Page 23 of Endless Love

“How are things with your father?” I ventured, trying to keep our conversation going though knowing from his book that things had always been strained.

“A little better, but not great.”

My eyes stayed on his. “Are you learning to forgive him?” In her farewell letter, Allee had urged Ryan to make up with his estranged father.

He took a long sip of his wine. “I’m learning to forgive, but it’s hard to forget. I can never erase the memories of how he ignored me as a child, cheated on my mother, disowned my gay sister, and most of all, used and abused Allee.”

“I’m sorry,” I said again as he inhaled a fortifying breath.

“But, I’m trying. I owe it to Allee. My father suffered a major stroke last year and he’s softened a bit. In his own way, he’s trying to be a better husband to my mother and a better father to me. I think the stroke put a lot of things in perspective for him. That he isn’t immortal. That he doesn’t have a long time to live his life right.”
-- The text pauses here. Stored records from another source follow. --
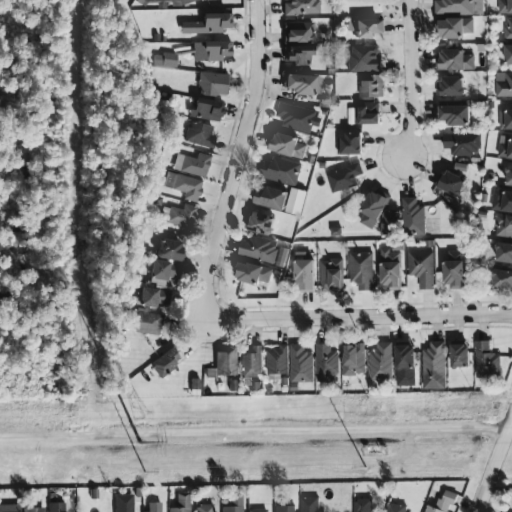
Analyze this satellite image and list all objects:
building: (181, 1)
building: (504, 6)
building: (299, 7)
building: (457, 7)
building: (206, 23)
building: (367, 27)
building: (454, 27)
building: (507, 28)
building: (297, 31)
building: (209, 50)
building: (508, 53)
building: (296, 54)
building: (363, 58)
building: (163, 59)
building: (455, 59)
road: (410, 78)
building: (211, 84)
building: (302, 84)
building: (503, 84)
building: (451, 85)
building: (371, 86)
building: (205, 109)
building: (453, 114)
building: (298, 117)
building: (505, 118)
building: (198, 134)
building: (349, 143)
building: (461, 143)
building: (287, 145)
building: (505, 146)
road: (241, 162)
building: (191, 164)
building: (280, 170)
building: (508, 175)
building: (343, 177)
building: (451, 182)
building: (183, 185)
building: (269, 197)
building: (501, 200)
building: (295, 201)
building: (378, 213)
building: (180, 216)
building: (412, 217)
building: (261, 223)
building: (503, 226)
building: (168, 249)
building: (262, 250)
building: (503, 251)
building: (389, 268)
building: (421, 268)
building: (164, 269)
building: (361, 269)
building: (453, 270)
building: (251, 272)
building: (304, 274)
building: (330, 275)
building: (502, 279)
building: (155, 282)
building: (151, 297)
road: (362, 320)
building: (147, 323)
building: (459, 355)
building: (404, 356)
building: (353, 359)
building: (486, 360)
building: (165, 362)
building: (224, 362)
building: (252, 362)
building: (277, 362)
building: (325, 362)
building: (381, 362)
building: (300, 363)
building: (433, 365)
building: (209, 373)
power tower: (140, 413)
road: (254, 431)
power tower: (139, 445)
road: (497, 464)
building: (180, 502)
building: (443, 502)
building: (121, 503)
building: (232, 504)
building: (308, 504)
building: (362, 505)
building: (55, 507)
building: (153, 507)
building: (394, 507)
building: (8, 508)
building: (203, 508)
building: (283, 508)
building: (31, 509)
building: (256, 510)
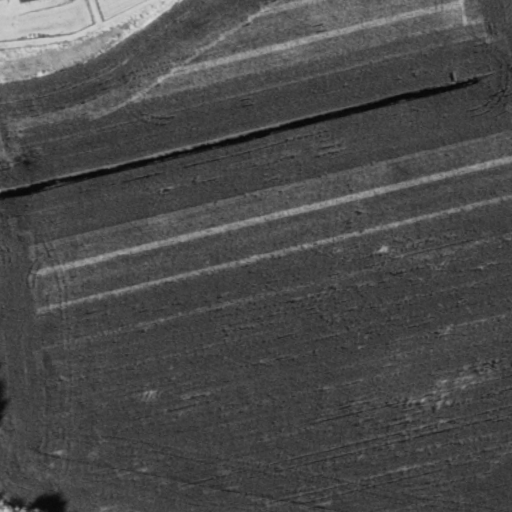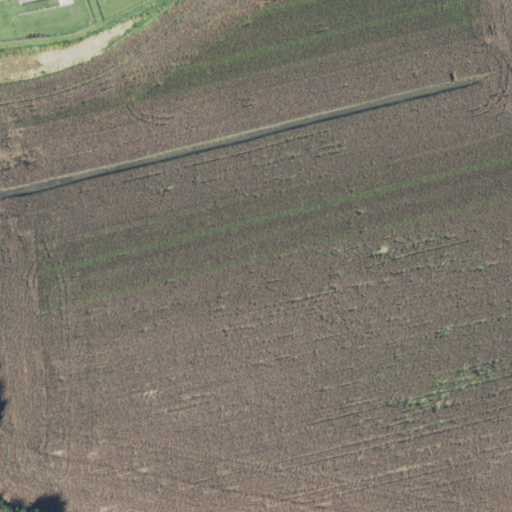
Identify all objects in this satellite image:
building: (29, 1)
“I’m glad to hear that.” I caught myself. “I mean, about the two of you reconciling.”

Ryan picked at the chicken. “It’s not been easy. I still harbor a lot of anger toward him. But Dr. Goodman has helped a lot. I’m trying to let go of the past. Make up with him.”

Memories of my mother flooded me. “You’re lucky, Ryan. I wish I had the chance to make up with my mother. To tell her I loved her before she left us.” The tears that had been building up behind my eyes broke loose. I could feel a couple trickle down my cheeks.

Ryan tenderly brushed them away and then clasped my hands. “Yeah, Willow Rosenthal, I’m lucky. Lucky that I met you.”

I quirked a little smile. “I feel the same way, Ryan.”

He smiled back at me. “C’mon, let’s get the check. And I’ll take you home.”